> **PROBLEM REQUIREMENTS**
Only the lines that contain the string "kaspó" belong in the answer; pull them from the records.

-- Opening Marker --

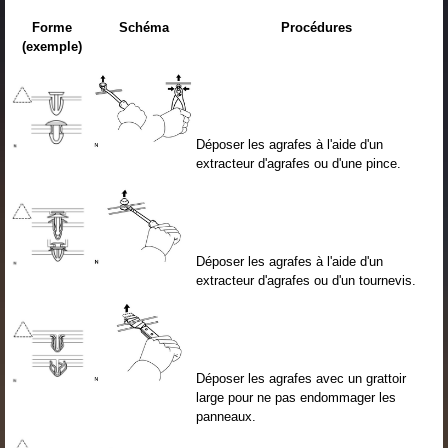
Forme
Schéma
Procédures
(exemple)
Déposer les agrafes à l'aide d'un
extracteur d'agrafes ou d'une pince.
Déposer les agrafes à l'aide d'un
extracteur d'agrafes ou d'un tournevis.
Déposer les agrafes avec un grattoir
large pour ne pas endommager les
panneaux.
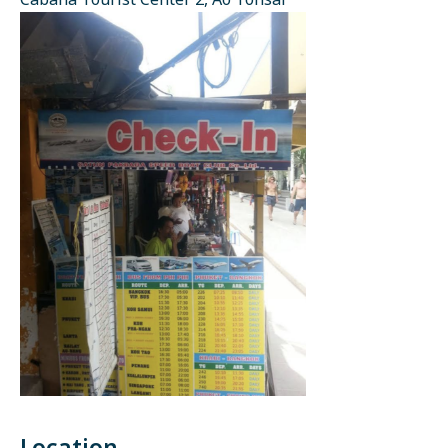
Cabana Tourist Center 2, Ao Tonsai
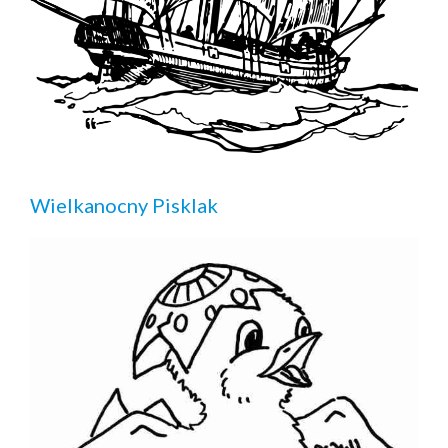
Wielkanocny Pisklak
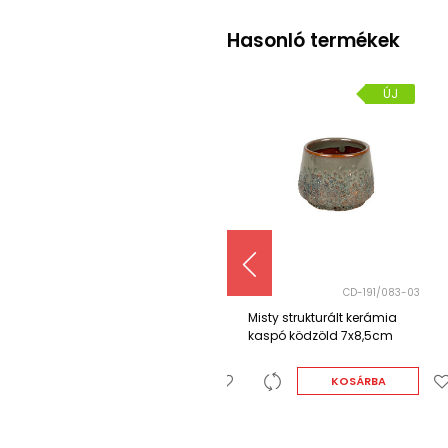
Hasonló termékek
ÚJ
ÚJ
CD-191/083-03
CD-191/135-03
Misty strukturált kerámia
Misty strukturált kerámia
kaspó ködzöld 7x8,5cm
kaspó ködzöld 11x14cm
KOSÁRBA
KOSÁRBA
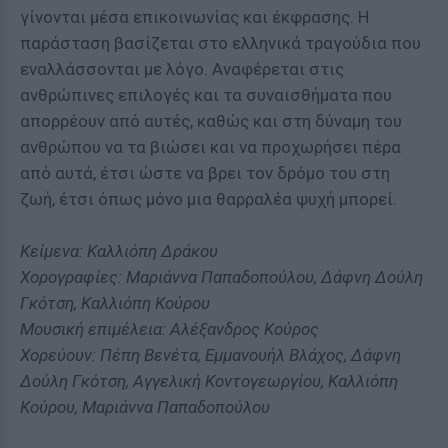
γίνονται μέσα επικοινωνίας και έκφρασης. Η
παράσταση βασίζεται στο ελληνικά τραγούδια που
εναλλάσσονται με λόγο. Αναφέρεται στις
ανθρώπινες επιλογές και τα συναισθήματα που
απορρέουν από αυτές, καθώς και στη δύναμη του
ανθρώπου να τα βιώσει και να προχωρήσει πέρα
από αυτά, έτσι ώστε να βρει τον δρόμο του στη
ζωή, έτσι όπως μόνο μια θαρραλέα ψυχή μπορεί.
Kείμενα: Καλλιόπη Δράκου
Χορογραφίες: Μαριάννα Παπαδοπούλου, Δάφνη Δούλη
Γκότση, Καλλιόπη Κούρου
Μουσική επιμέλεια: Αλέξανδρος Κούρος
Χορεύουν: Πέπη Βενέτα, Εμμανουήλ Βλάχος, Δάφνη
Δούλη Γκότση, Αγγελική Κοντογεωργίου, Καλλιόπη
Κούρου, Μαριάννα Παπαδοπούλου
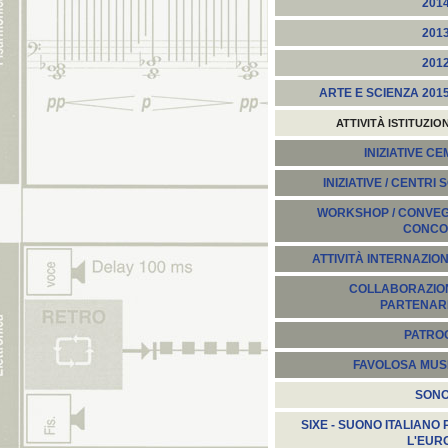
201
201
201
ARTE E SCIENZA 201
ATTIVITÀ ISTITUZIO
INIZIATIVE C
INIZIATIVE / CENTRI 
WORKSHOP / CONVEGN
CONCO
ATTIVITÀ INTERNAZION
COLLABORAZION
PARTENARI
PATROC
FAVOLOSA MUS
SON
SIXE - SUONO ITALIANO 
L'EUR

-- Closing Marker --

> **RESPONSE BOX**
kaspó ködzöld 7x8,5cm
kaspó ködzöld 11x14cm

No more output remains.